I find it irritating when you want to look at a restaurant’s menu on their website, but you have to start the process of ordering online just to see the menu.

Also, I dislike it when restaurants only offer discounts or deals if you order through their app and not allow you to get the deals while ordering in the restaurant.

Greg Romine
Composing

Hearing someone say “supposably.”

Paul Baird
Composing

My grievance this year (among too many to list) is people talking on their phones in speaker mode while out in public.

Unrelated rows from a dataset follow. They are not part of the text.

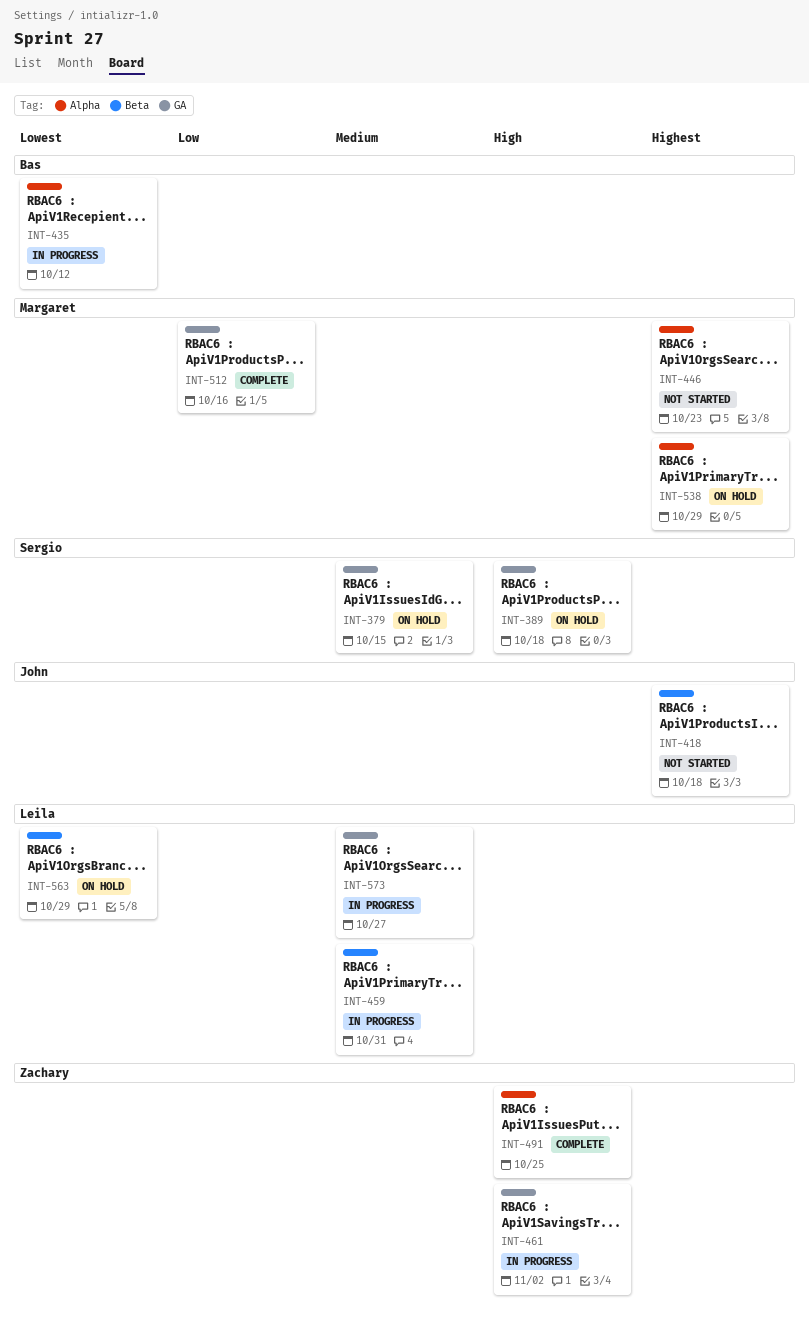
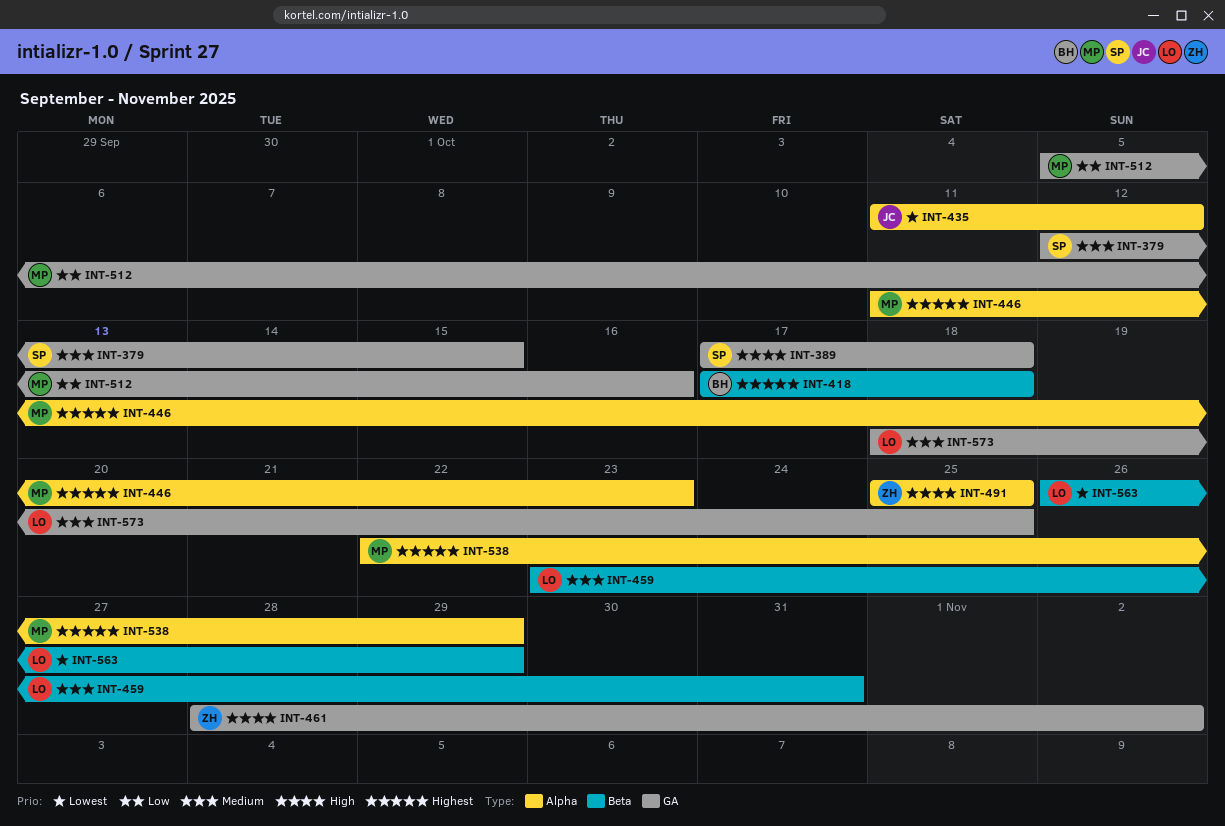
INT-418, owner: John -> Bas
INT-435, owner: Bas -> John
INT-573, due: Oct 27 -> Oct 25

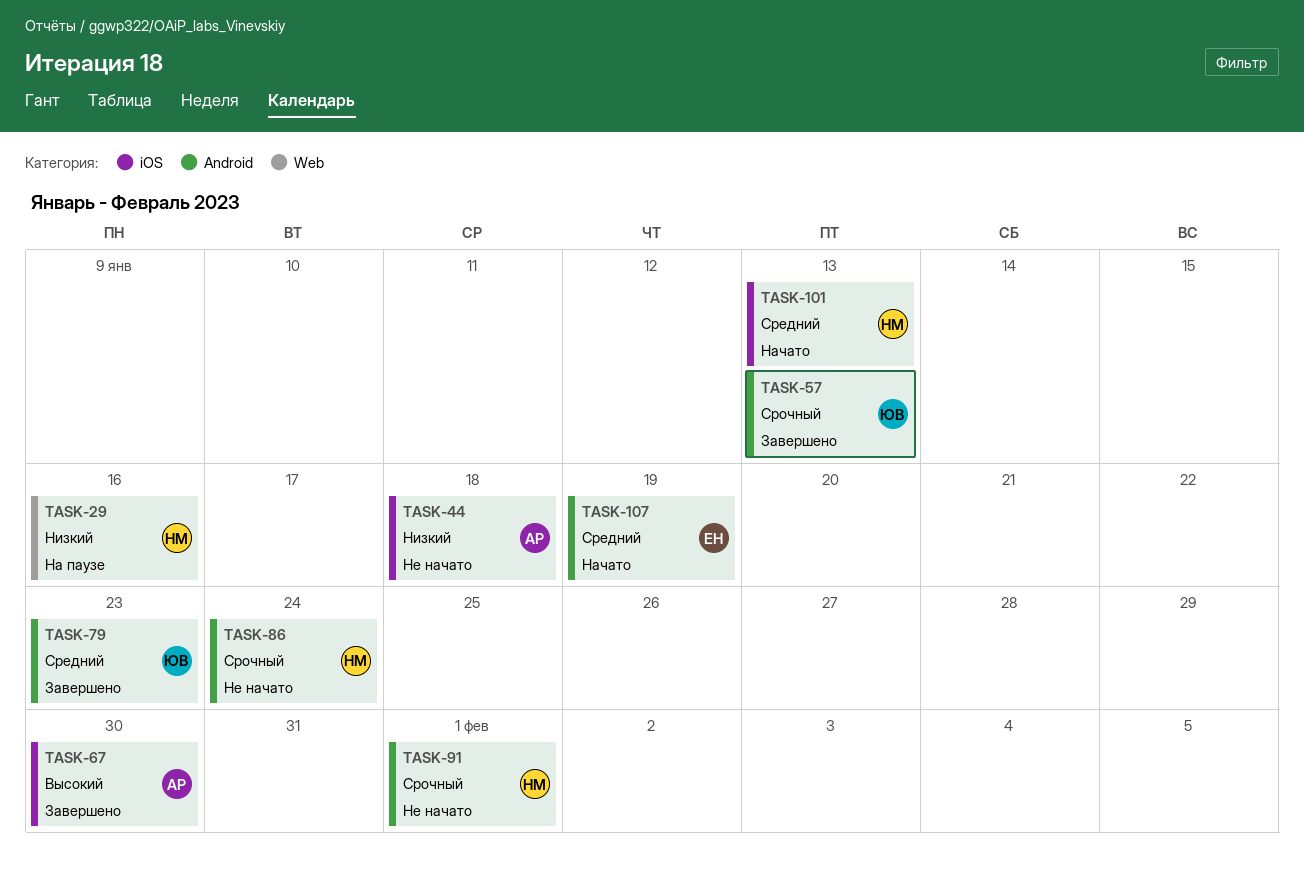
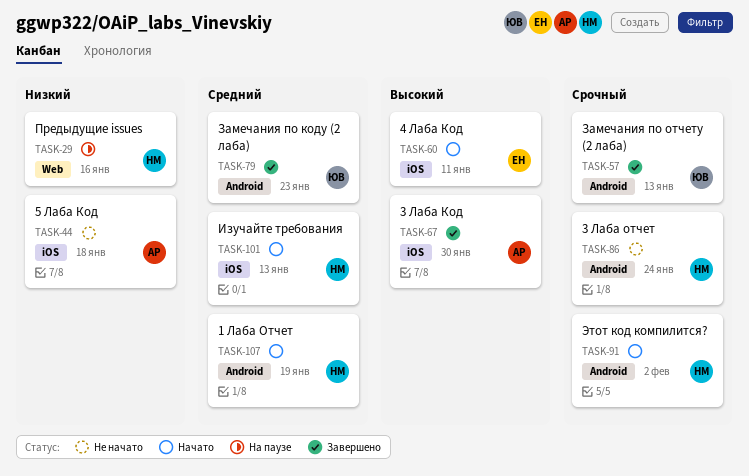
TASK-60: none -> present
TASK-91, status: Не начато -> Начато
TASK-91, due: Feb 1 -> Feb 2
TASK-107, owner: ЕН -> НМ

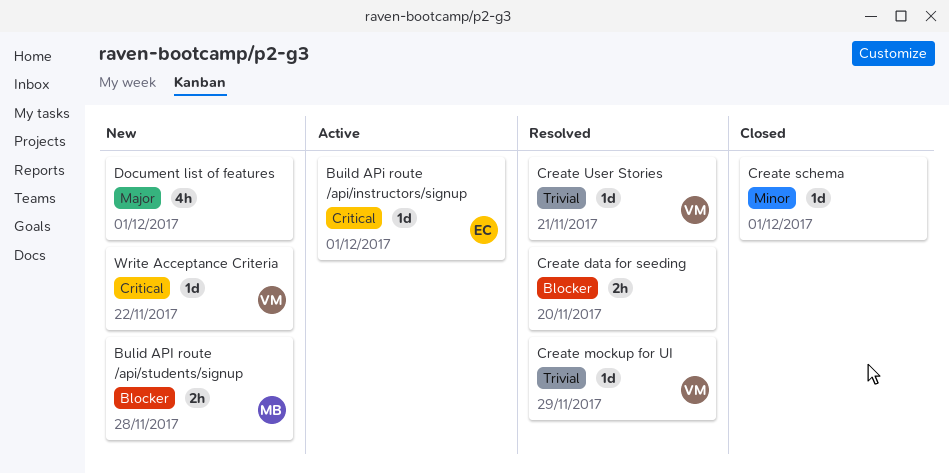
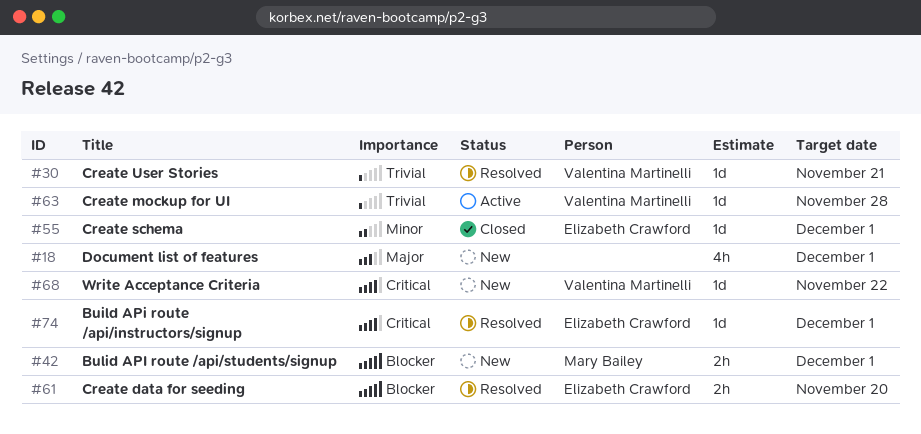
Build APi route /api/instructors/signup, status: Active -> Resolved
Bulid API route /api/students/signup, due: Nov 28 -> Dec 1
Create data for seeding, owner: none -> Elizabeth Crawford
Create mockup for UI, status: Resolved -> Active
Create mockup for UI, due: Nov 29 -> Nov 28
Create schema, owner: none -> Elizabeth Crawford

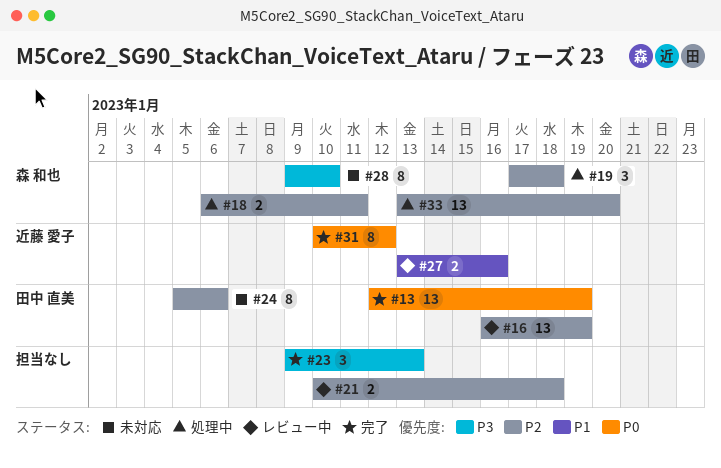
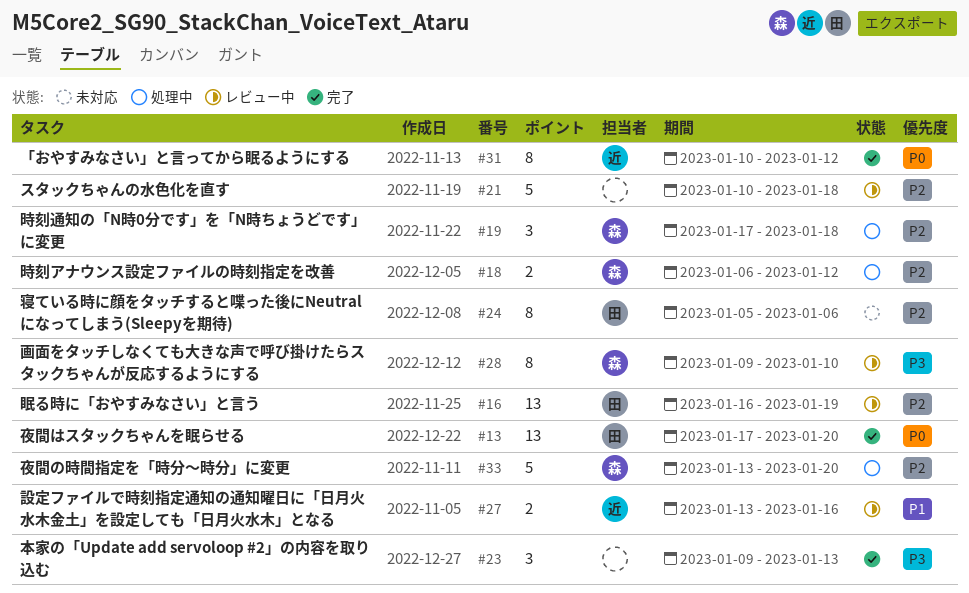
#13, start: Jan 12 -> Jan 17
#13, due: Jan 19 -> Jan 20
#18, due: Jan 11 -> Jan 12
#21, estimate: 2 -> 5
#28, status: 未対応 -> レビュー中
#33, estimate: 13 -> 5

Just last week, while having a nice dinner with my family, I learned of a saga involving a microwave, because the gentleman in the next booth had his daughter on speaker phone lamenting about her malfunctioning microwave.

At one point I felt like I had a vested interest in this situation. While annoying, I hope she got it fixed.

C’mon, folks! Just text while in public. Especially when out to eat!

Brad Pennington
Circulation & Marketing

I agree with many of the grievances others have aired, but here are a few of my own:

  • That the rinse agent for the dishwasher never seems to need refilled until it’s my turn to do the dishes.
  • When people don’t use their turn signals — something that is both annoying and potentially dangerous.
  • Related: When you have your turn signal on, indicating you would like to merge or change lanes, and no one will let you in. (Excluding when people ride the fast lane to the front of a traffic jam, then try to cut in.)
  • When I’ve consumed the last sip of my morning coffee without realizing it was the last sip — and the disappointment that follows when I go to take another drink and there’s nothing left.
  • When people don’t leave a voicemail. If you don’t leave a voicemail to prove that you are a real person who actually needs something from me, I will assume you are a robot and probably block your number if you call more than once.